Except that the new reform may be fatally flawed and need to be revised yet again with a replacement that interjects just a smidgen of common sense into state politics. If, in fact, that is possible.
The Georgia Government Transparency and Campaign Finance Commission, formerly simply known as the Ethics Commission, has drafted an advisory opinion on its interpretation of the current law as it applies to the registration of lobbyists. That opinion is expected to become official Monday. It is inane.
Well, the opinion may not be inane. It may be an accurate portrayal of what the law says. More likely, it's the law itself that lacks any pretense at common sense.
The opinion by the GGTCFC comes at the request of the state's Chamber of Commerce, which had asked for some clarification of the state law enacted last year. The Chamber's position was that only those paid for the purpose of lobbying lawmakers are expected to register. The GGTCFC says otherwise.
It is the opinion of the commission, which is charged with enforcement of state laws related to political ethics, that everyone employed in Georgia who expresses an opinion to a state lawmaker on any piece of legislation must register as a lobbyist before doing so.
Let that sink in for a minute. You work for a bank, not as a president or in an executive committee, but as a teller. You see your state senator at the grocery store and give him your opinion about a bill pending in a committee. Under this interpretation, you have to register as a lobbyist to do so or you have violated state law.
You are a teacher in a private school. You write your state legislator an e-mail about the state education budget. Now you are a lobbyist and have to register.
You work for a newspaper. You write editorials. You author one about silly state laws and suggest a current law be changed. ... Well, you get the point.
The former ethics commission says the wording of the new law is very succinct and lends itself to only one interpretation. Its opinion says: "The plain language of the above definition states that all natural persons whether compensated as a contractor/consultant or ‘as an employee of another person' are considered to be lobbyists if such persons ‘undertake to promote or oppose the passage of any legislation by the General Assembly, or any committee thereof.'"
Note that it doesn't say the legislation has to be related to the employer for whom you work. Any employee, any legislation.
It also brings to mind this question: Since most of the state lawmakers are employed by others in some capacity when not working under the Gold Dome, can they discuss legislation among themselves when not in session or must they register as lobbyists first?
Registration means paying a $300 fee and filing the same sort of reports required of those who are paid specifically to lobby lawmakers on state issues. And if you don't register, you can be subject to a fine of $2,000.

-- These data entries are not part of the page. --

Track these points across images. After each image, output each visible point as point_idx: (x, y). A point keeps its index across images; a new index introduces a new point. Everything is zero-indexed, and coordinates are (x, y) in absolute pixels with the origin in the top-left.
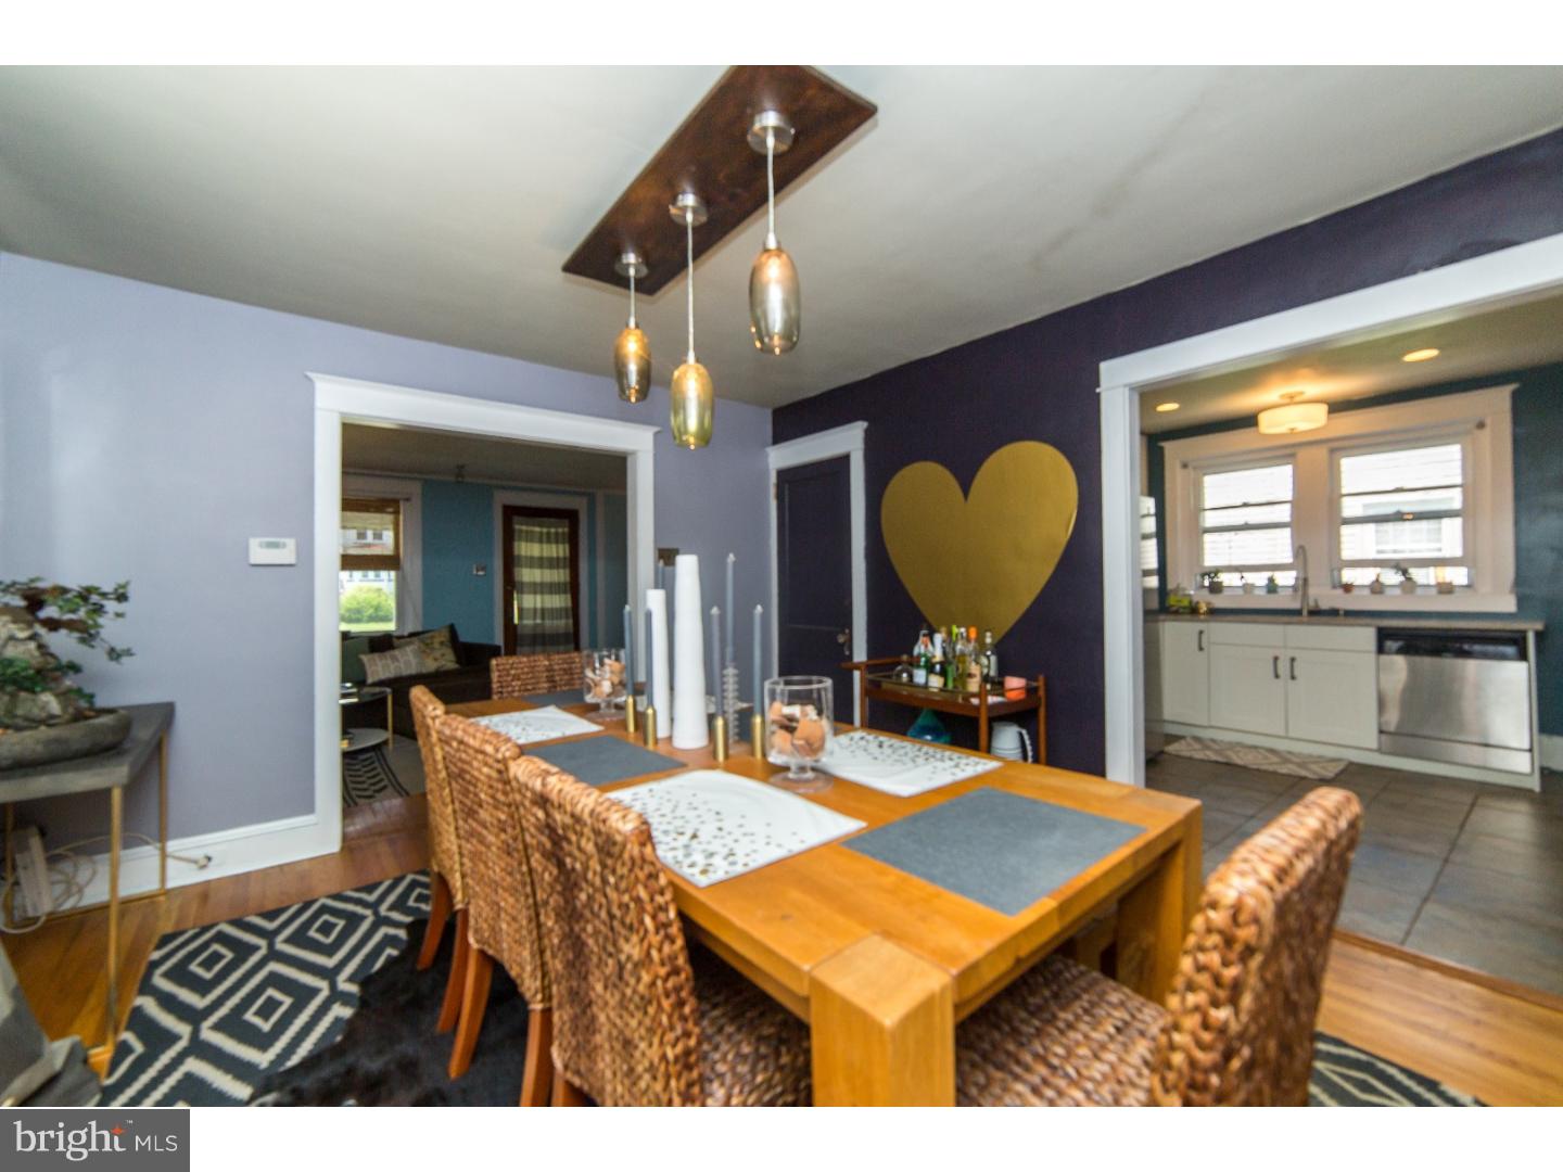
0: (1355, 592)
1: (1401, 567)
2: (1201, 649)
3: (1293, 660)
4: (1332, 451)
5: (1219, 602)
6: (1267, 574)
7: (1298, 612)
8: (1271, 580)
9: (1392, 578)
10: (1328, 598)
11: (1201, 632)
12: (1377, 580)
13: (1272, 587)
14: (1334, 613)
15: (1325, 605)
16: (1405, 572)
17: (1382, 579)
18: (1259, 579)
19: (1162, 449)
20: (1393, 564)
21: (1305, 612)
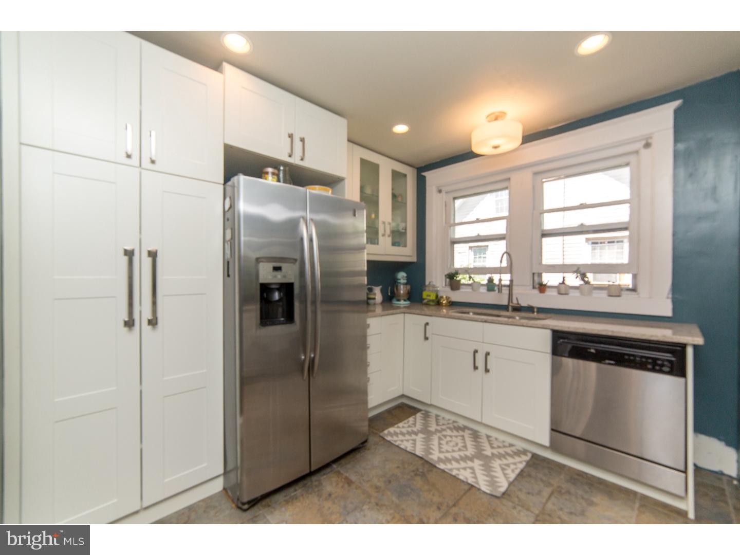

It's always hazardous to guess what the state's legislative body intended to do when they pass a new law, but it's hard to imagine that lawmakers meant to make casual conversations with an elected state official in the church parking lot subject to lobbyist disclosure laws.
What's not so hard to imagine is that lawmakers, while expressing their zeal for reform, passed a new law so obviously broad in its scope and vague in its definition as to assure it would have to be reworked. It likely wouldn't be the first time such has happened.
It would be easy to accuse lawmakers of making an intentional effort at stifling freedom of speech, but it's unlikely that their intent was so grandiose. What's more probable is that sloppy work led to a poorly written law that promises a bureaucratic nightmare if it stays on the books.
So now what?
State lawmakers can look at the official opinion of the GGTCFC, realize the flaws in the current law and try to correct them in this year's session. Or they can ignore the issue, waiting for a court decision somewhere down the road to declare the law unconstitutional.
Hopefully they'll get it fixed. To be effective, true ethic reform has to be built on an enforceable foundation of credibility. The current fiasco is neither credible, nor enforceable.